Я не видела ее усопшей, у меня в очередной раз отрезАли что-то лишнее в любимой хирургии. А ребята- одноклассники говорили, что она улыбалась... А как иначе? Ведь ее там ждали и встречали.
Удивительная семья. Глава 12.
В этом же классе учился мальчик. Необычный. У него была сногсшибательная белозубая улыбка, невероятно умная голова и здоровое самолюбие. Он никогда никуда не лез, не 'якал', он просто полгода ездил по предметным олимпиадам, занимая везде первые места, добывая славу родной школе и директору. Он никогда не был доволен собой и всегда стремился к лучшим результатам.
Прошли годы. Встретились мы с ним в Храме. Я знала, что он занимает важный пост на одном из ведущих предприятий города. Теперь это был подтянутый, спортивный мужчина с той же белозубой улыбкой. А вот взгляд изменился. Он был мягкий, спокойный и невероятно доброжелательный. Он сразу заговорил с моей крохотной правнучкой, после службы взял ее за руку и повел к большой красивой машине. Вот в этом чуде техники мы и подкатили к дому.
Сколько лет прошло, сколько воды утекло, и как крепко связала нас жизнь! Сколько мы получили от этого человека материальных, моральных, душевных, духовных сокровищ! Один из его сыновей тоже учился у меня в классе, и у него тоже своя история. Он унаследовал такую же умнющую голову и невероятные способности к точным наукам. Добавлю лишь, что у сына была еще одна потрясающая способность: он писал такие сочинения, что им позавидовал бы Маркс. Моя изощренная и отточенная за годы учительства фантазия раз за разом выдавала такие темы сочинений, что, честно говоря, я и сама толком не знала, о чем можно было бы в этом случае написать. А он знал и писал!
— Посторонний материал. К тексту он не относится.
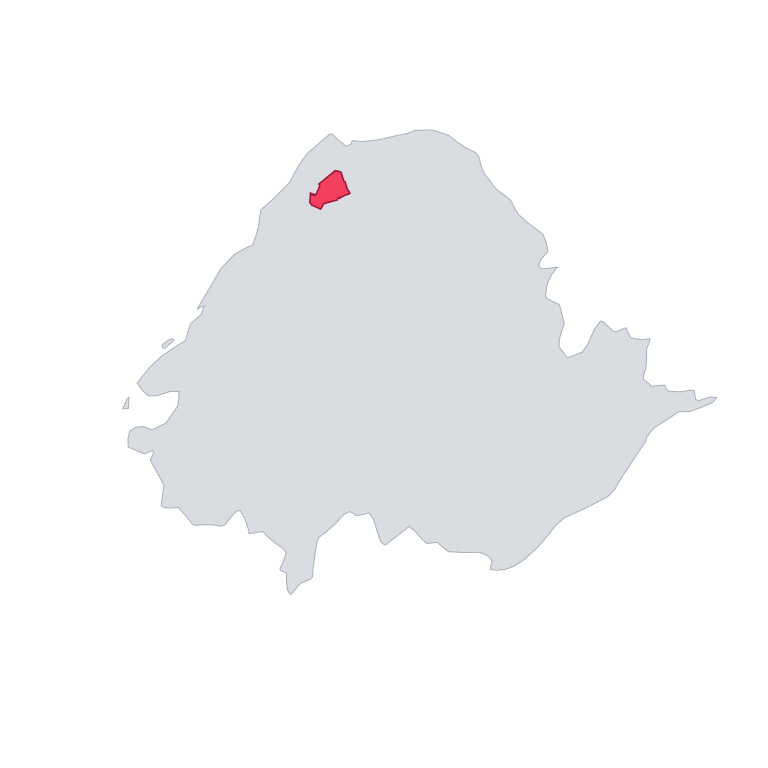 Bavel, Batdâmbâng, Cambodia shown in context, rotated 51°
{"feature_id": "14789045B6741933347766", "entity_name": "Bavel", "entity_type": "district", "adm_level": 2, "iso_a3": "KHM", "parent_name": "Cambodia", "parent_adm1": "Batdâmbâng", "projection": "equal_earth", "projection_center": [102.818, 13.225], "detail": "fine", "context": "in_parent", "style": "filled", "palette": "rose", "viewbox_px": 768, "rotation_deg": 51, "n_neighbors": 0, "source": "geoboundaries", "source_scale": "gbopen_adm2", "svg_char_len": 5310}
<svg xmlns="http://www.w3.org/2000/svg" viewBox="0 0 768 768"><g transform="rotate(51 384 384)"><path d="M603.8,134.1L605.2,140.4L601.7,152.5L597.9,163.5L590.7,173.0L590.4,180.1L588.1,201.1L589.1,207.8L590.8,213.6L593.2,216.6L599.6,237.2L605.5,256.0L611.2,271.4L612.3,281.1L607.3,305.8L601.4,328.5L602.0,339.8L604.7,351.1L607.5,366.2L608.7,385.6L607.3,398.2L604.6,406.0L599.4,414.0L594.9,418.1L589.3,411.3L585.0,411.0L579.1,413.1L574.6,416.2L565.2,428.0L554.9,439.4L540.5,442.4L535.0,450.9L529.0,452.1L517.6,452.5L510.2,454.5L510.6,458.8L510.1,479.0L510.2,483.7L509.1,485.0L504.0,485.6L495.2,482.5L483.4,477.5L475.0,476.7L470.7,485.5L468.1,488.9L465.0,489.5L461.6,491.0L460.5,495.0L460.3,499.9L461.9,508.3L462.6,521.7L462.2,530.8L465.3,536.6L483.4,556.0L488.8,560.8L489.4,563.7L486.3,574.3L489.1,589.1L483.5,588.8L474.0,582.5L469.5,578.6L464.0,581.7L462.1,581.1L458.4,573.8L453.6,566.3L448.6,565.9L438.1,568.8L427.3,570.8L423.3,570.8L421.6,572.2L415.4,583.2L412.8,581.3L401.9,577.1L392.0,575.5L390.0,578.4L391.2,587.4L393.4,596.3L392.2,600.0L386.8,604.6L379.6,613.0L375.2,619.5L372.2,621.1L361.2,620.9L350.4,621.7L346.0,627.9L341.9,632.6L338.4,633.9L324.1,618.7L295.9,613.4L292.8,606.7L290.1,605.4L287.5,614.2L272.0,622.5L265.5,617.5L260.7,611.3L261.4,603.9L265.9,597.7L273.6,593.4L277.2,578.0L271.3,558.3L266.1,552.6L260.7,548.0L255.0,555.3L250.2,567.9L245.2,574.3L238.1,575.8L227.8,575.2L223.8,556.5L222.4,540.5L223.8,522.2L225.4,511.4L215.4,496.4L214.9,482.2L210.1,474.9L208.6,478.6L208.8,482.7L207.4,479.7L191.7,438.0L189.1,418.7L191.8,403.8L193.3,398.8L188.8,391.0L182.4,382.1L171.2,370.4L170.4,352.0L167.9,330.3L164.6,323.0L159.4,309.6L156.6,298.5L155.7,269.2L157.1,266.9L165.1,266.0L175.3,263.9L176.9,259.2L175.1,255.3L181.7,248.7L191.0,234.2L198.3,219.0L203.5,209.5L206.6,200.0L217.1,186.5L231.6,177.2L241.5,175.1L251.7,171.9L261.5,167.4L266.2,167.0L278.4,172.4L285.0,173.8L291.9,173.7L299.1,174.3L305.3,173.7L320.3,169.9L336.1,172.9L350.3,170.6L367.8,166.2L376.4,169.0L384.3,173.3L385.4,182.2L387.2,186.3L389.8,189.4L393.3,189.4L397.8,183.2L401.5,176.8L402.7,175.7L402.9,178.8L404.8,185.7L408.1,192.6L411.5,197.1L417.2,203.1L420.8,203.4L432.8,197.7L450.8,206.0L452.9,210.1L458.8,218.5L465.1,224.6L479.1,225.0L484.0,210.1L481.6,201.1L473.5,185.3L471.3,176.0L473.8,174.4L487.3,172.6L489.5,170.8L492.5,160.6L496.1,161.7L503.6,163.1L511.5,156.1L516.2,148.8L518.8,152.1L521.6,157.2L524.7,160.2L530.4,164.6L536.7,170.8L540.7,176.9L543.8,179.3L551.9,177.6L554.0,177.8L558.6,170.5L561.9,166.4L564.7,167.6L568.7,167.5L577.0,158.1L581.8,149.5L584.4,147.1L591.9,151.4L594.9,150.5L599.2,138.7L603.8,134.1ZM218.4,531.9L216.9,533.0L215.4,533.0L213.9,531.2L214.1,524.5L215.2,520.4L217.7,519.6L218.4,531.9ZM242.1,598.0L238.9,602.6L233.9,593.2L233.9,590.6L242.1,598.0Z" fill="#d9dde1" stroke="#a8b0b8" stroke-width="1"/><path d="M187.5,287.8L187.5,289.9L187.5,294.6L187.5,296.6L187.6,302.7L187.6,304.7L187.6,308.9L189.3,308.8L192.5,314.9L194.1,317.9L193.9,317.9L193.7,317.8L193.6,318.0L193.5,318.3L193.5,318.6L193.5,318.8L193.4,318.9L193.3,319.0L193.5,319.2L193.5,319.3L193.6,319.5L193.4,319.6L193.3,319.4L193.2,319.3L193.2,319.2L193.2,318.9L192.9,318.8L192.7,318.8L192.5,319.0L192.4,319.3L192.4,319.2L192.2,319.3L192.2,319.6L192.2,319.8L192.3,319.8L192.4,319.7L192.5,319.5L192.7,319.4L192.8,319.5L192.7,319.6L192.6,319.8L192.4,319.9L192.4,320.0L192.4,320.3L192.2,320.4L192.0,320.2L191.9,320.2L191.7,320.0L191.6,319.9L191.4,319.8L191.3,320.1L191.2,320.3L191.3,320.5L191.4,320.4L191.5,320.4L191.6,320.5L191.6,320.8L191.6,321.0L191.4,321.1L191.1,321.1L190.9,320.9L190.7,320.8L190.6,320.7L190.3,320.6L190.2,320.6L190.1,320.8L189.9,320.9L189.9,321.0L189.8,321.3L189.7,321.3L189.5,321.2L189.6,320.9L189.6,320.7L189.4,320.7L189.2,320.6L189.3,320.7L189.2,320.8L192.2,323.6L192.5,324.0L193.3,324.7L196.3,327.5L199.6,327.6L207.7,323.4L208.1,323.3L208.2,323.2L208.1,322.8L208.1,322.7L207.9,322.3L207.9,322.1L207.7,321.9L207.6,321.6L207.5,321.4L207.5,321.2L207.4,321.0L207.4,320.8L207.3,320.7L207.2,320.6L207.1,320.3L207.0,320.1L206.9,319.9L206.8,319.6L206.7,319.3L206.6,319.2L206.4,318.9L206.4,318.7L206.3,318.3L206.3,318.1L206.3,317.9L206.2,317.6L206.1,317.3L206.1,317.1L206.2,316.9L206.3,316.6L206.4,316.4L209.0,310.3L211.5,304.8L211.4,304.7L211.2,304.5L211.1,304.4L210.9,304.2L210.8,303.9L210.7,303.7L210.7,303.4L210.7,303.2L210.8,303.1L210.8,302.9L210.8,302.7L210.7,302.7L210.8,302.7L211.1,302.6L211.1,302.4L211.2,302.2L211.3,302.1L211.5,302.1L211.5,301.9L211.6,301.7L211.4,301.6L211.2,301.5L211.2,301.4L211.1,301.2L211.3,301.2L211.2,301.1L211.3,300.9L211.5,300.9L211.8,300.8L211.8,300.5L211.9,300.0L212.2,298.8L212.3,297.9L212.9,295.4L213.0,294.7L213.4,293.8L213.5,293.7L213.8,293.4L213.8,291.6L214.3,291.6L214.3,291.4L214.3,291.1L214.4,290.8L214.4,290.6L214.2,290.4L213.2,290.1L208.0,289.5L207.9,289.5L207.7,289.6L207.6,289.4L207.7,289.2L202.4,286.9L201.4,287.5L198.6,286.5L194.6,285.0L192.5,284.2L192.4,284.1L192.2,284.2L192.1,284.3L191.9,284.5L191.6,284.6L191.4,284.8L191.0,284.9L190.9,284.9L190.8,285.0L190.6,285.1L190.4,285.3L190.2,285.3L190.0,285.5L189.9,285.6L189.7,285.7L189.6,285.8L189.4,286.0L189.2,286.2L189.1,286.3L188.9,286.4L188.8,286.5L188.7,286.5L188.5,286.8L188.4,286.9L188.3,287.0L188.2,287.1L188.0,287.3L187.9,287.4L187.7,287.5L187.5,287.8Z" fill="#f43f5e" stroke="#9f1239" stroke-width="1.5"/></g></svg>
Его сочинения я стала собирать и хранить с 7-о класса. Как только кончалась одна тетрадь с шедеврами, я, как коршун, выхватывала ее у него из рук и утаскивала домой. Сколько незабываемых минут провела я, перечитывая по десять раз его работы! К 11-у классу собрание сочинений превратилось в увесистую папку, которой я очень дорожила. Темы становились все сложнее и накрученнее, работы - все яснее, точнее, интереснее. Эти сочинения я зачитывала при любом удобном случае своим ученикам, своим выпускникам, своим домашним и своим друзьям. Работы слушали с огромным интересом, и всегда начинались дебаты, что меня очень радовало. Правда, однажды девочка, которая у меня не училась, а ходила, чтобы подтянуть русский, сказала: 'Вы не обижайтесь, но я ни за что не поверю, что это мог написать ученик 7-ого класса'. Сочинение называлось 'Да разве найдутся на земле такие силы, которые пересилили бы русскую силу!' (После изучения 'Тараса Бульбы' Гоголя). Что я могла ответить этой девочке?! Что мы сообща благополучно уничтожили наше образование, и поэтому наши дети в 9-м классе не умеют читать?!
Этот юноша поступил учиться в Санкт-Петербург в институт точной механики и оптики - ИТМО. После окончания этого учебного заведения его пригласили работать в корпорацию 'Комета'. Он занимается ракетами и постоянно висит в воздухе между Петербургом и Москвой . Самолет для него привычнее, чем такси.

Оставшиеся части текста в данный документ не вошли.